Which lines in the records below hold the word "Bumi"? Copy each of them.
=== Section Start ===
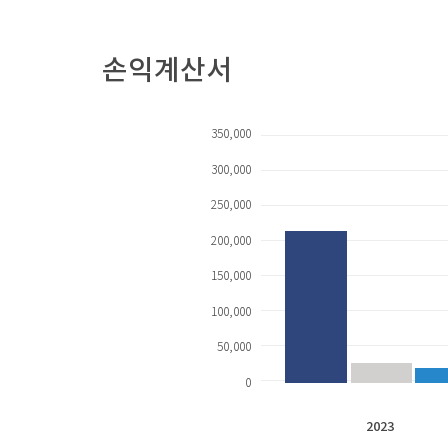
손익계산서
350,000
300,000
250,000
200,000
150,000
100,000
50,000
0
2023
=== Section End ===
=== Section Start ===
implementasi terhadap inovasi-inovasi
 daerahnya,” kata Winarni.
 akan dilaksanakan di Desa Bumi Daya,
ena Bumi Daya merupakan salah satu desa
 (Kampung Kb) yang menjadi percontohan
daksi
=== Section End ===
- ANSWER BELOW -
 akan dilaksanakan di Desa Bumi Daya,
ena Bumi Daya merupakan salah satu desa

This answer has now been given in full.